Microsoft link expects most members of the library to be
the same name as the dll, in this case, kernel32.dll, like this:

D:\devel\pdos\src>lib -nologo -list kernel32.lib
kernel32.dll
kernel32.dll
kernel32.dll
kernel32.dll
kernel32.dll
kernel32.dll
...


otherwise Microsoft link won't apply correct relocations to
data appearing in the archive member containing
__IMPORT_DESCRIPTOR_kernel32



Notes for DOS/VS (or VSE/380 etc) object/executable format.
When shipping executables, they are actually shipped in
object format. pdld will convert multiple object code into
a single object file, and require that all references be
resolved. However, the transported format is still processed
by the DOS/VS linker (LNKEDT) before being placed into the CIL,
which is an internal format. You can extract from the CIL, but
you just end up with the same object code you put in.

The object code format is documented in this manual:
https://bitsavers.org//pdf/ibm/370/DOS_VS/Rel_34_Apr77/
  SY33-8571-6_DOS_VS_Handbook_Rel_34_Volume_1_Jul77.pdf

Specifically pages II-60 to II-62 (126-128) has the ESD
card format etc, and page II-21 (87) explains the "PHASE"
card (we use "S+0x50" which means that the executable
begins on the next card - 80 bytes for each card). And
page II-20 (86) mentions the "/*" being ignored. Both of
these things appear when a PHASE is punched.

Note that page II-60 (126) fails to mention that the
"type code" can have a high nibble of x'F' which should
apparently be ignored. Perhaps it was used to show that
it is a system object file.



Notes for Mach-O executables being run on MacOS:

The following existing documentation is available:

https://github.com/aidansteele/osx-abi-macho-file-format-reference
Official documentation from 2009 that contains basics of Mach-O format.

https://github.com/qyang-nj/llios/blob/main/dynamic_linking/chained_fixups.md
Explains chained fixups and also links to exports trie explanation.
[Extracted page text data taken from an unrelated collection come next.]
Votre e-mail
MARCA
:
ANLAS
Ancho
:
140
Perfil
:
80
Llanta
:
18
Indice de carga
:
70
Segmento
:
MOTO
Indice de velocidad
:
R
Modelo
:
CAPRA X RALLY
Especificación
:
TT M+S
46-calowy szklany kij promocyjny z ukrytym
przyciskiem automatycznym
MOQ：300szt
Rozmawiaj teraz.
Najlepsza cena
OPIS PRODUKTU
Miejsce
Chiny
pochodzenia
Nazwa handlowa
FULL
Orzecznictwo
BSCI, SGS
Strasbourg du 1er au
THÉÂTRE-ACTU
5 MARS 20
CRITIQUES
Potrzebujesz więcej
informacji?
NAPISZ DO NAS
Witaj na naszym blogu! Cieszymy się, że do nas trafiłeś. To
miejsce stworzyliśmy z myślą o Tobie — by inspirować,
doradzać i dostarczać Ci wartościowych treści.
https://github.com/qyang-nj/llios/tree/main/macho_parser/docs
Contains a variety of files with useful information, in particular:

https://github.com/qyang-nj/llios/blob/main/macho_parser/docs/LC_FUNCTION_STARTS.md
Explains FUNCTION_STARTS


Above and beyond the existing publicly available documentation,
be aware:

Segments (groups of sections) must be page aligned
and page size must be 16384 bytes instead of typical 4096.

Sections themselves do not need special alignment above what object files say.
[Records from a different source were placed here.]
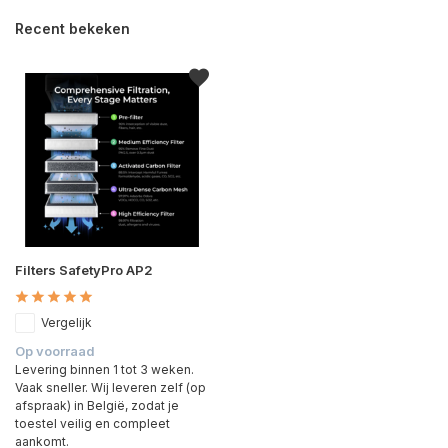
Recent bekeken
Filters SafetyPro AP2
Vergelijk
Op voorraad
Levering binnen 1 tot 3 weken.
Vaak sneller. Wij leveren zelf (op
afspraak) in België, zodat je
toestel veilig en compleet
aankomt.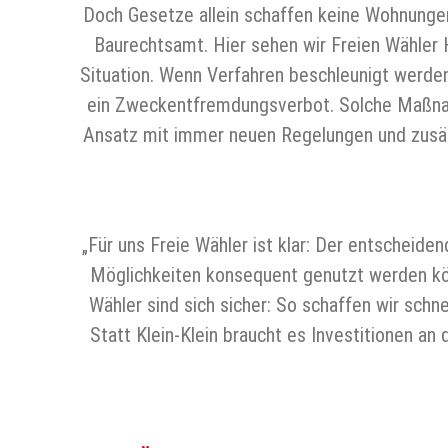
Doch Gesetze allein schaffen keine Wohnungen
Baurechtsamt. Hier sehen wir Freien Wähler 
Situation. Wenn Verfahren beschleunigt werden 
ein Zweckentfremdungsverbot. Solche Maßnah
Ansatz mit immer neuen Regelungen und zusätz
„Für uns Freie Wähler ist klar: Der entscheid
Möglichkeiten konsequent genutzt werden kön
Wähler sind sich sicher: So schaffen wir sch
Statt Klein-Klein braucht es Investitionen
Sections need to be sorted in order readonly text/data,
initialized data and uninitialized data and must
have "." prefix replaced with "__".

Segments are loaded whole from disk, so section
RVA relative to segment RVA must be same as section
file offset relative to segment file offset.

The order of contents of __LINKEDIT segment is important.
Symbol table must be last and LC_DATA_IN_CODE should point to it.

Both LC_SYMTAB and LC_DYSYMTAB must be present and
LC_SYMTAB needs to contain symbol "__mh_execute_header".

Content of LC_FUNCTION_STARTS can be padded to an 8-byte
boundary using ULEB128 0 (zero bytes) to align the commands
that follow it.

Some OS versions require the symbol table to start on an
8-byte boundary, and if LC_MAIN is used, LC_LOAD_DYLIB
must be used to specify dylib.

GOT can be avoided by converting the ldr instruction with
GOT relocation into non-GOT add instruction.

ARM64_RELOC_PAGEOFF12 groups multiple relocations which
need to be decided based on instruction.

Most of the #defines in macho.h are not in official
documentation, so the values are difficult to determine.


Note that COFF and Mach-O do not have way to specify
common symbol alignment but ARM64 cannot access
unaligned memory. Aligning every common symbol on a
multiple of its size solves the problem and to avoid
wasting memory, the maximum alignment should be
SectionAlignment for COFF and page size for Mach-O.


Note that PDLD automatically removes empty sections. This
may have originally been done because some OS executable
formats were rejected if the section was empty. They are
retained for the binary format where that doesn't make
any difference. So you can still see them in the map.